I stretched even farther, finding new length, the rusty cuff slicing into my wrist, the wound healing—it seemed to me that it was healing more slowly. Was it, or was I imagining things? And would the scent of blood so nearby help wake him up?

Then I had that sensation again, as if I’d just read the last page of a book, and I looked at the watch on my free hand. It was daylight now. I was safe, until night. I gathered myself up, massaged blood into my cuffed hand, and considered my options.

The only way I could get the cuff off myself was to tear my own hand off. Raven’d made sure the cuff was too tight for anything less.

Or I could rip off Lars’s arm. He was dead, or dying, or whatever the fuck it was now that was happening to him inside—it wasn’t as if he’d feel it. It also wasn’t as if I could kill him—he was technically already dead. But as I crept closer to him, contemplating somehow putting my feet against his ribs and neck and just pulling on his arm like a reluctant drumstick, my conscience got the better of me.

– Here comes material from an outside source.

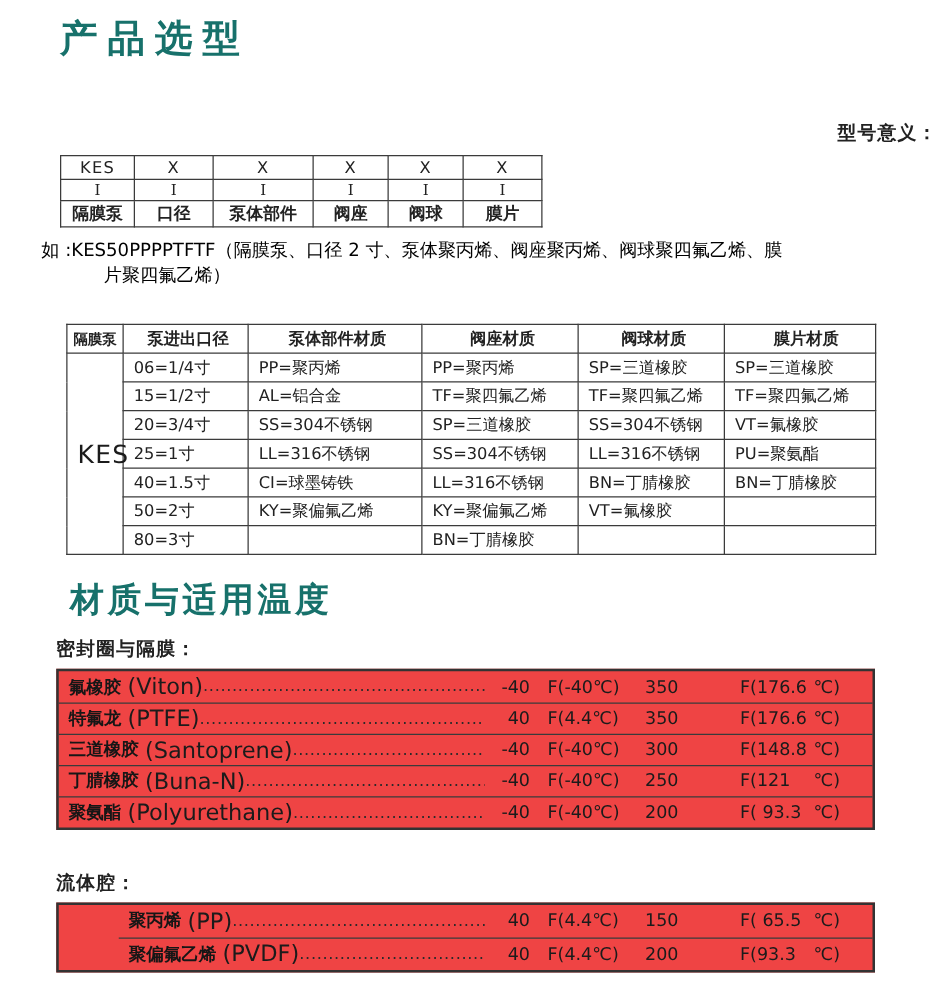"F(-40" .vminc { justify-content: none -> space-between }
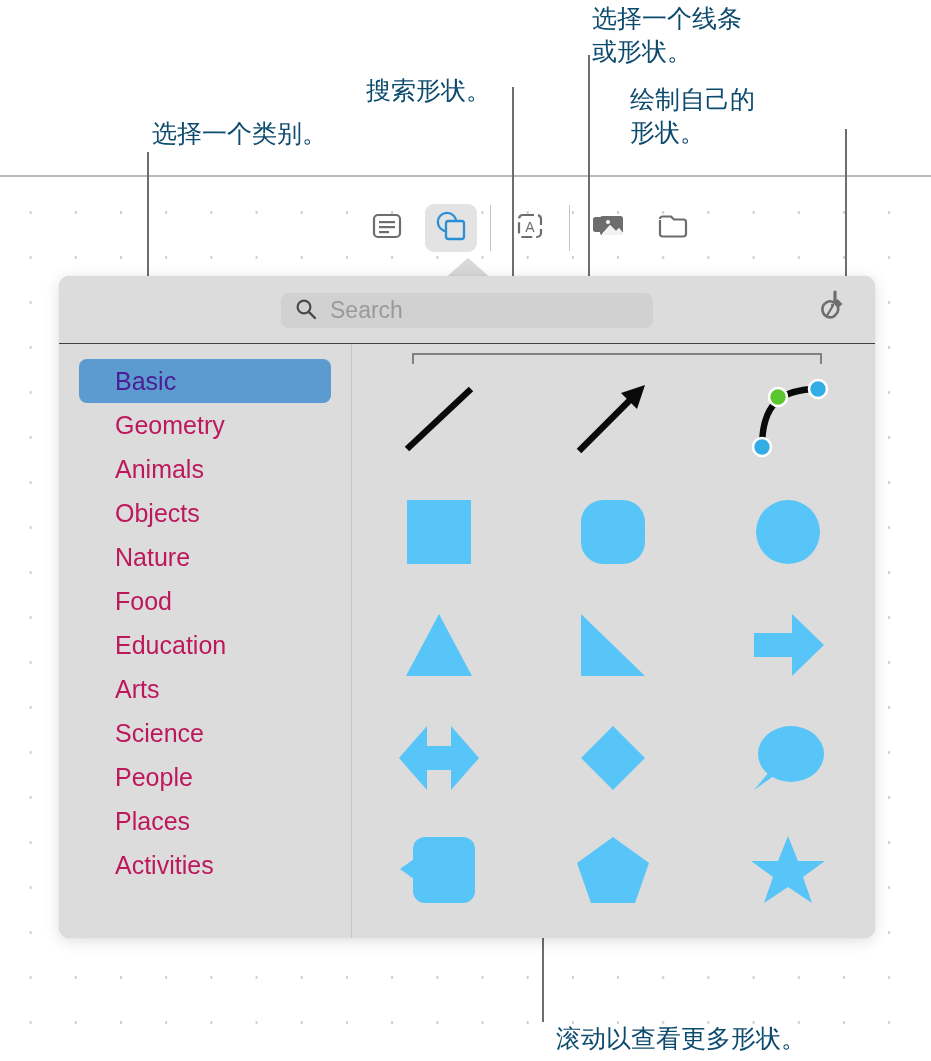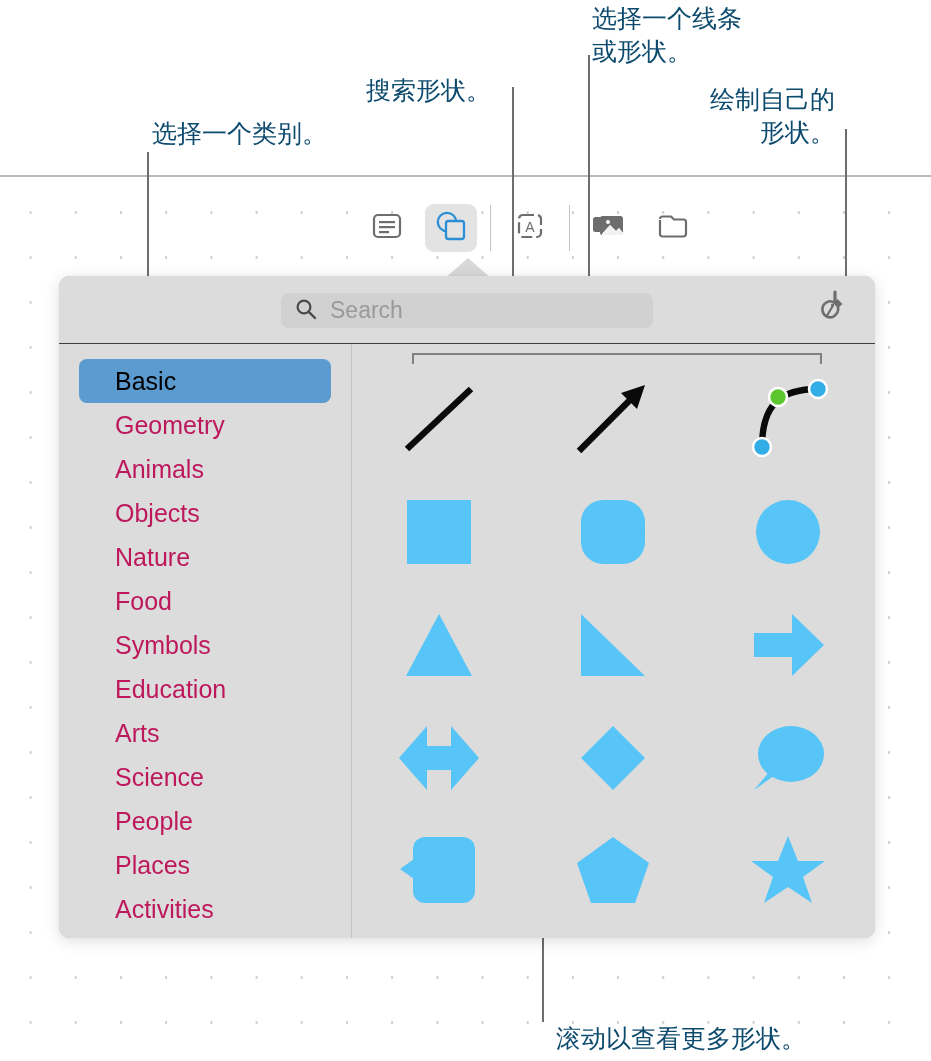"绘制自己的" .callout.right { text-align: right -> none }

Baby, I don’t know if I can do this. Even if it’s for us.

“Just tear it off,” said a voice. I almost jumped—I’d forgotten about the Shadows. Their voice was coming from inside my left shoe—they must have tagged along from inside my cell. “Yours, or his. Either way there has to be tearing. Or we can kill you, if you’d like to just give up now.”

“No,” I protested, sitting up. I saw them slide out into the shadow my leg had cast. “Shut up. Just let me think.” I had all day to come up with something, he wouldn’t wake up until it was nightfall—

“Technically, we’ve satisfied our promise to you, Edie. Even we can’t get you free, and if you’re no longer free, then you cannot help us.”

I closed my eyes, blocking out the entire room, trying to ignore the rusty metal cuff cutting into my wrist. “That’s fair.”